Decision boundary discovery with symbolic regression

An interesting classification problem is trying to find a decision boundary that separates two categories of points. For instance, consider the following cloud of points:

We could hand draw a line that separates the two colors. But can this problem be solved automatically?

Several machine learning methods could be used for this, including for instance a Support Vector Machine or AdaBoost. What all of these methods have in common is that they perform complex calculations under the hood and spill out some number, that is, they are black boxes. An interesting comparison of several of these methods can be found here.

A simpler and more elegant alternative is to try to find an explicit mathematical formula that separates the two categories.

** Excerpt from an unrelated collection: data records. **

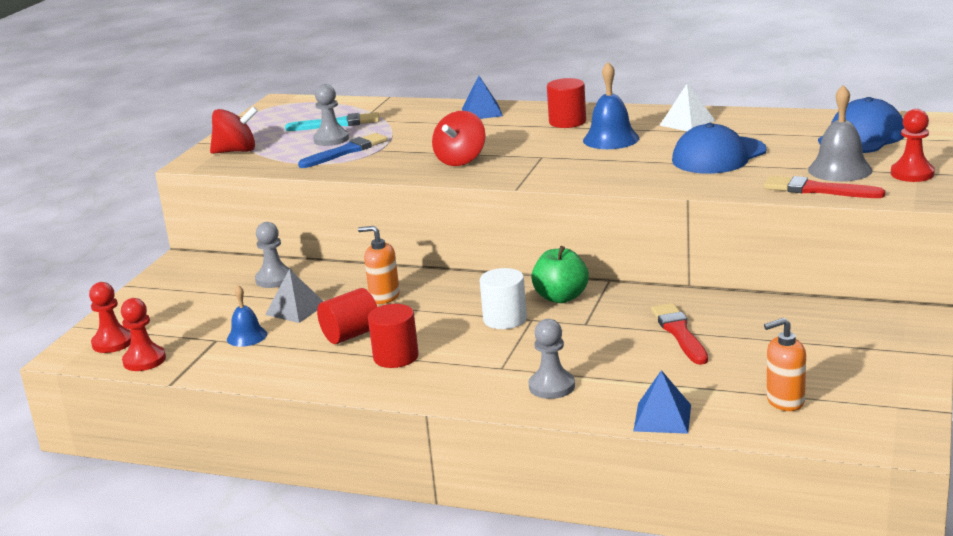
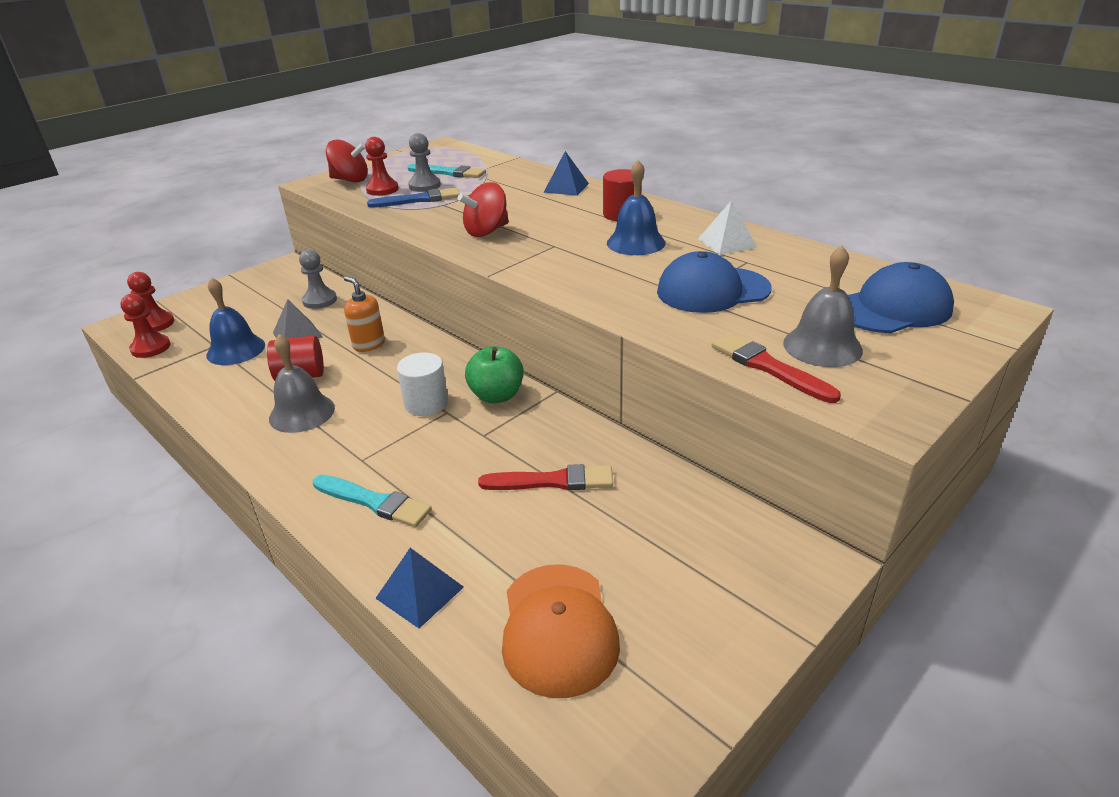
camera: 25 degrees right, 10 degrees up
blue bell [227,285,267,347] -> blue bell [206,278,265,365], size x1.55
red cylinder [368,304,419,368] -> grey bell [269,334,335,433]
grey pawn [529,319,575,399] -> turquoise brush [313,475,432,527]
red brush [651,303,708,365] -> red brush turned 75 degrees clockwise [478,464,613,490]
orange soap dispenser [764,318,806,411] -> orange cap [502,565,620,698]
red pawn [891,109,935,182] -> red pawn moved to [365,137,399,196]

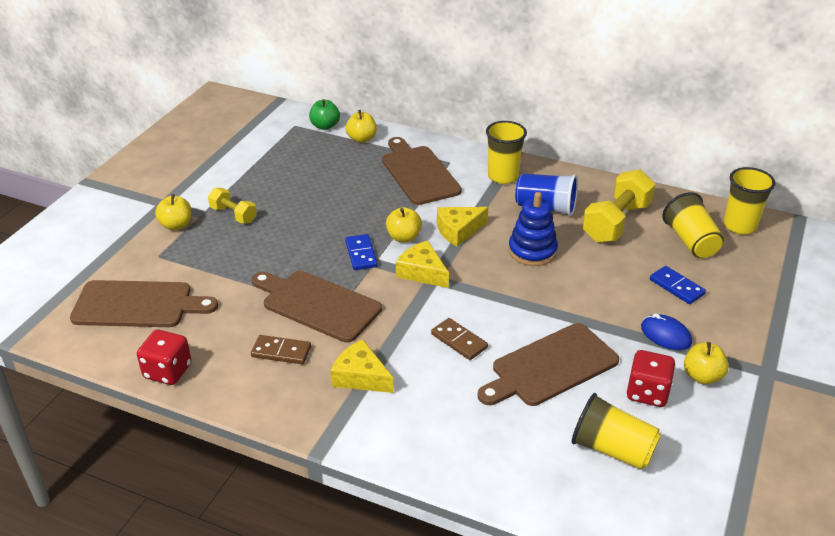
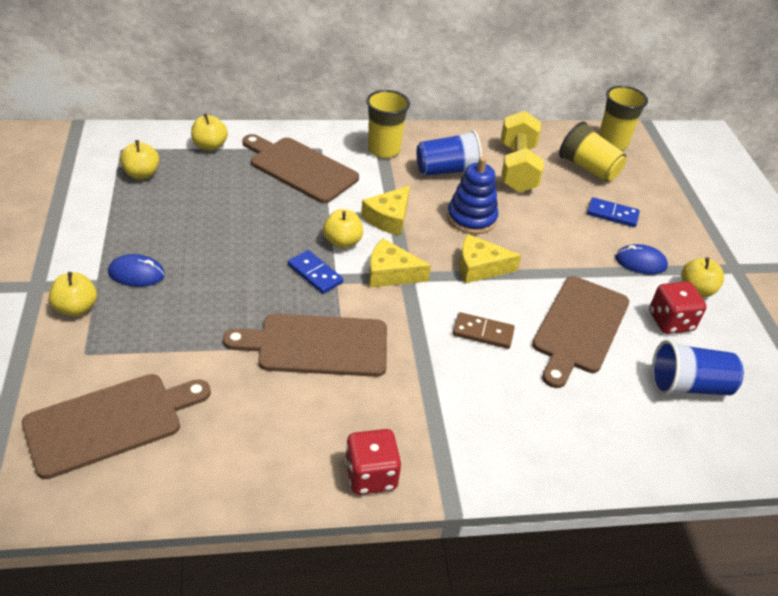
camera: 35 degrees left, 5 degrees up
red dice [137,330,191,385] -> red dice moved to [345,429,402,495]
yellow dumbbell [208,188,257,223] -> blue mouse [108,254,165,287]
brown domino [251,335,311,364] -> none
green apple [309,99,340,130] -> none
yellow cheese [331,339,394,393] -> yellow cheese moved to [459,234,521,284]
yellow cup [571,393,661,470] -> blue cup [652,340,744,395]
none -> yellow apple [120,140,159,179]

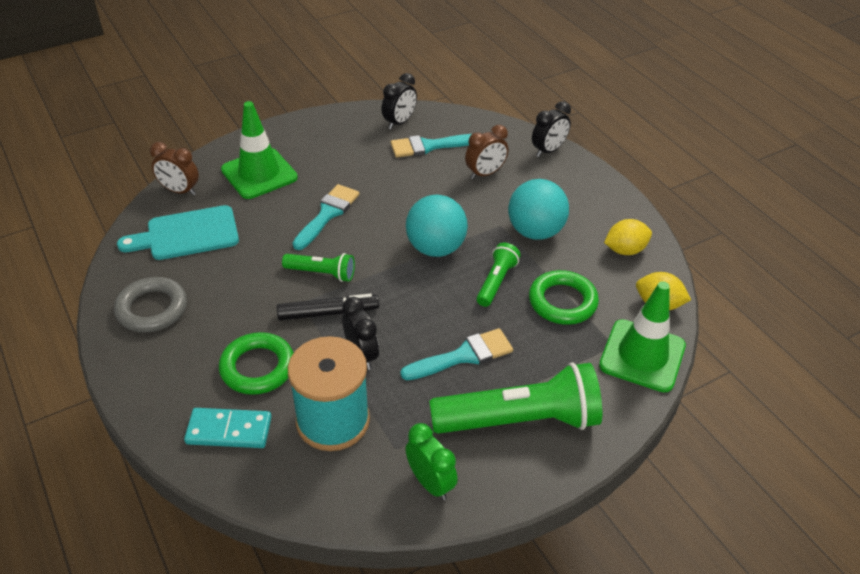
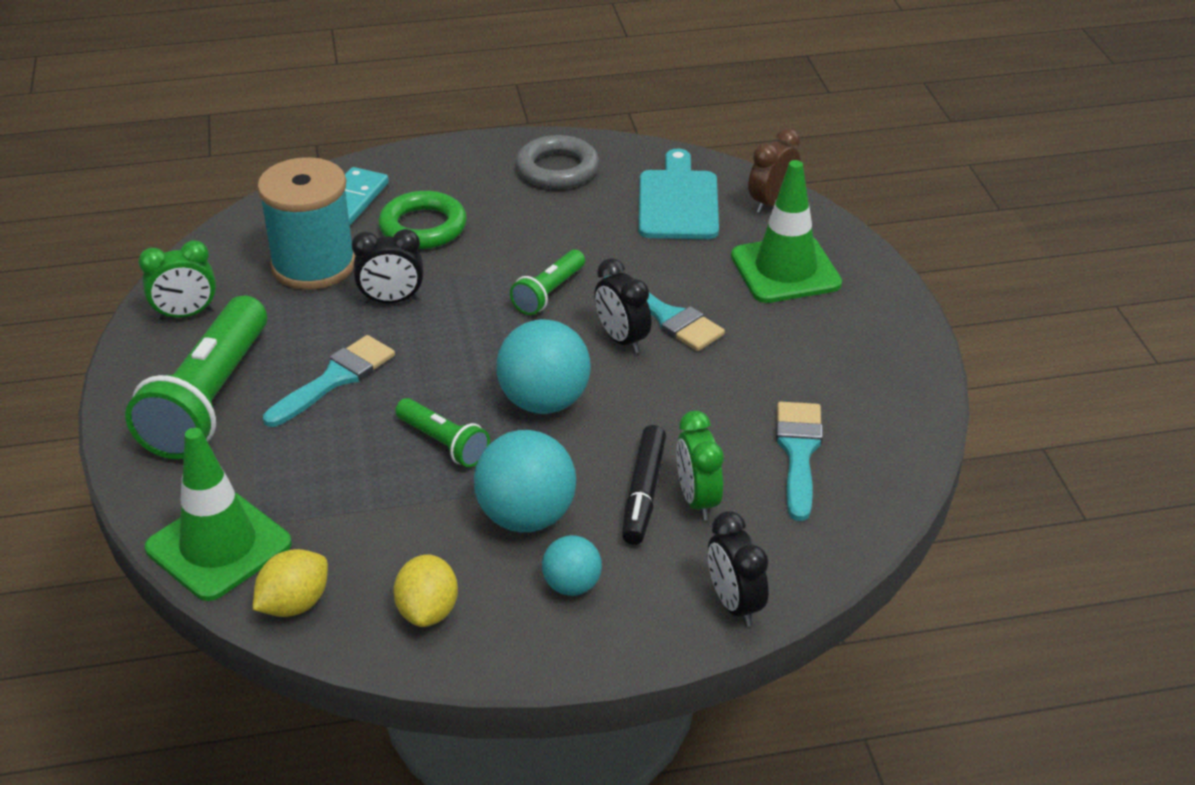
camera: 110 degrees right, 5 degrees down
black marker [277,293,379,321] -> black marker moved to [622,425,666,545]
black clock [382,73,417,129] -> black clock moved to [594,258,652,354]
turquoise brush [400,328,513,380] -> turquoise brush turned 135 degrees counterclockwise [263,335,395,427]
brown clock [465,125,508,179] -> green clock [676,411,723,520]
green ring [529,270,599,325] -> none
none -> turquoise ball [542,535,602,596]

Not only would this be easier to compute, but it would also offer some insight into the data. This is where symbolic regression comes in.

Symbolic regression

The way to solve this problem with symbolic regression is to look for a formula that returns 0 for points of one category and 1 for points of another. In other words, a formula for classification = f(x, y).

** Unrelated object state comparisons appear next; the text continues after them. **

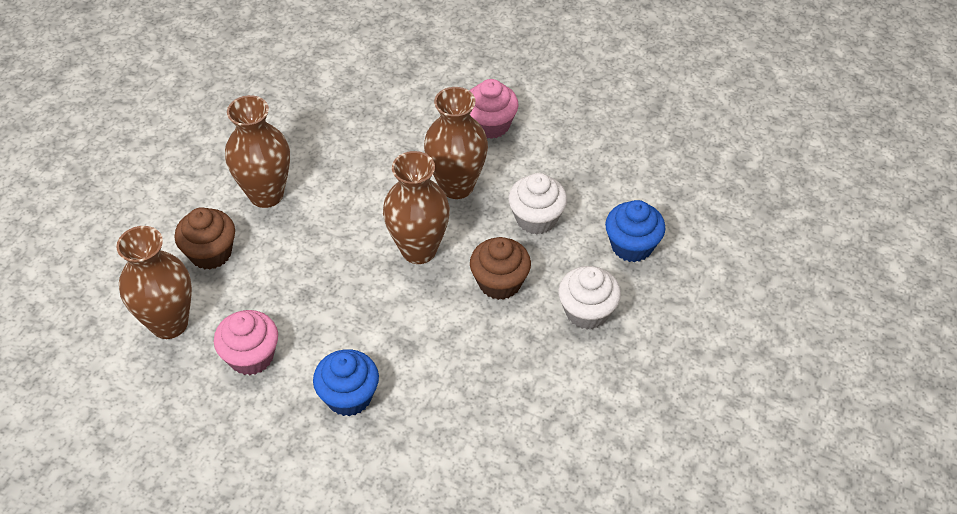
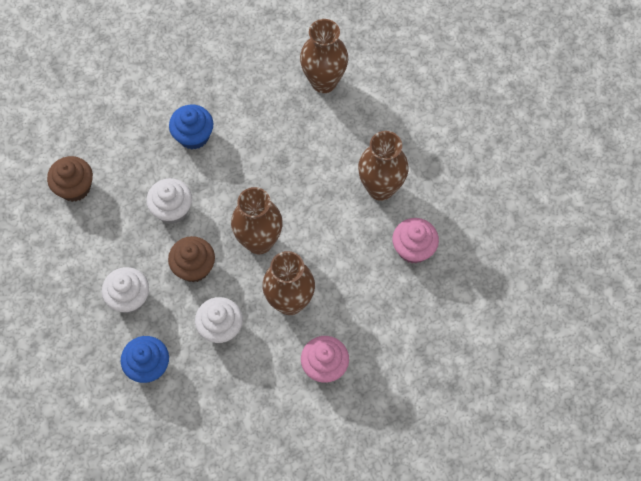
camera: 130 degrees right, 15 degrees up
brown cupcake [175,207,235,270] -> brown cupcake moved to [47,156,93,202]
pink cupcake [214,310,278,375] -> pink cupcake moved to [392,218,439,264]
none -> white cupcake [146,178,192,224]

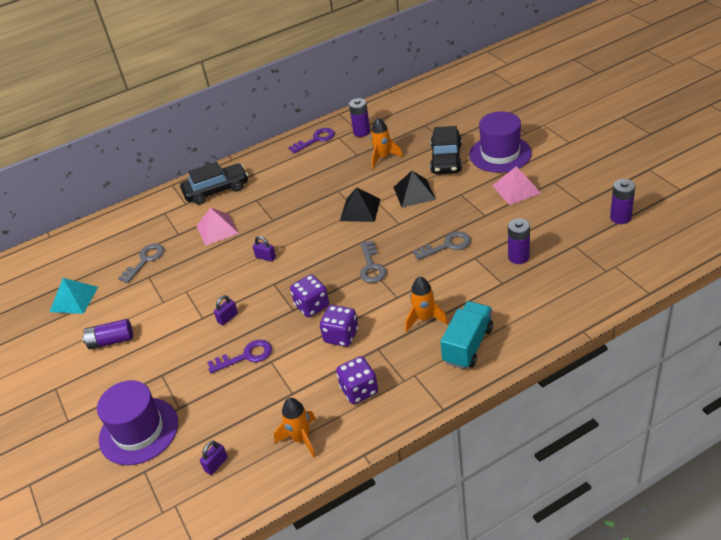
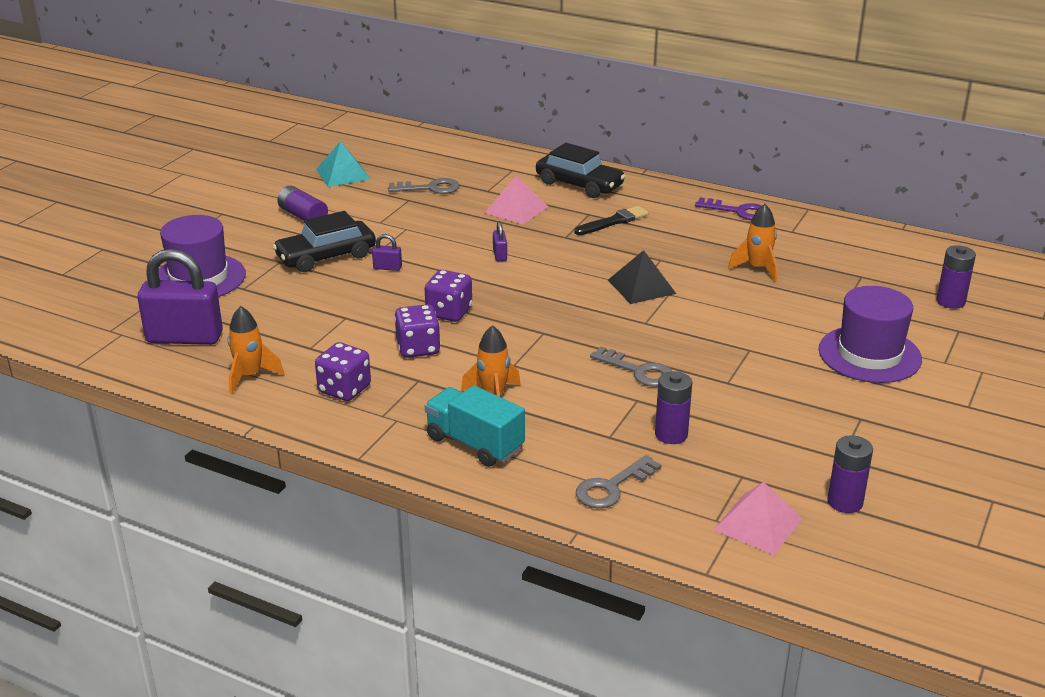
camera: 50 degrees right, 10 degrees down
purple padlock [200,441,228,475] -> purple padlock [137,249,223,345], size x2.41
purple key [207,340,272,373] -> none
purple battery [349,98,370,137] -> purple battery moved to [936,245,976,309]
grey key [360,241,387,283] -> grey key moved to [576,455,661,508]
black pyramid [393,171,436,208] -> none
black car [430,126,462,174] -> black car moved to [273,211,376,272]
turquoise truck [440,301,493,369] -> turquoise truck turned 135 degrees counterclockwise [425,385,525,467]
pink pyramid [492,166,541,205] -> pink pyramid moved to [713,482,803,555]
none -> black brush [574,206,649,235]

We can look for that formula by generating a CSV file with our points and loading it into TuringBot. Then we can run the optimization with classification accuracy as the search metric.

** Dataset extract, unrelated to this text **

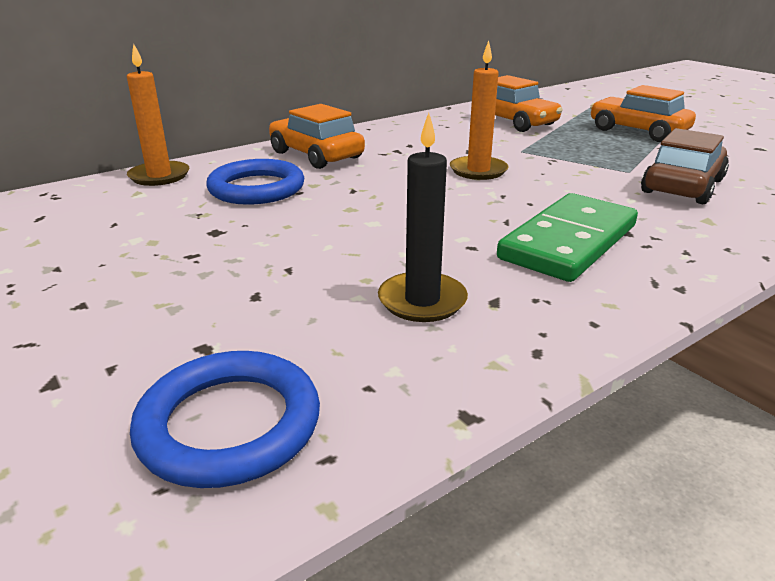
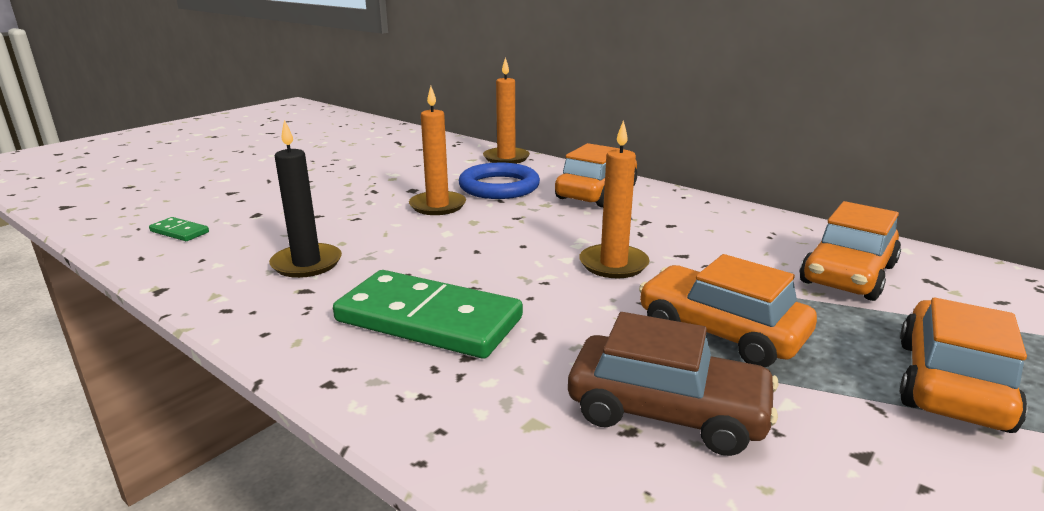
camera: 75 degrees right, 5 degrees down
blue ring [130,351,320,488] -> green domino [149,217,209,241]
none -> orange candle [409,86,466,215]
none -> orange car [639,254,817,367]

If we do that, the program ends up finding a simple formula with an accuracy of 100%:

classification = ceil(-1 * tanh(round(x * y - cos(-2 * (y - x)))))

To visualize the decision boundary associated with this formula, we can generate some random points and keep track of the ones classified as orange. Then we can find the alpha shape that encompasses those points, which will be the decision boundary:

from math import *

import matplotlib.pyplot as plt
import numpy as np
from scipy.spatial import ConvexHull

def f(x, y):
    return ceil(-1 * tanh(round(x * y - cos(-2 * (y - x)))))

# Generate points
pts = []
for _ in range(10000):
    x = np.random.random() * 2 - 1
    y = np.random.random() * 2 - 1
    if f(x, y) == 1:
        pts.append([x, y])

pts = np.array(pts)

# Compute the convex hull
hull = ConvexHull(pts)
hull_pts = pts[hull.vertices]

# Plotting
fig, ax = plt.subplots()
ax.plot(pts[:, 0], pts[:, 1], 'o')
for simplex in hull.simplices:
    ax.plot(pts[simplex, 0], pts[simplex, 1], 'k-')

ax.set_xlim(-1, 1)
ax.set_ylim(-1, 1)
plt.show()

And this is the result:

It is worth noting that even though this was a 2D problem, the same procedure could have been carried out for a classification problem in any number of dimensions.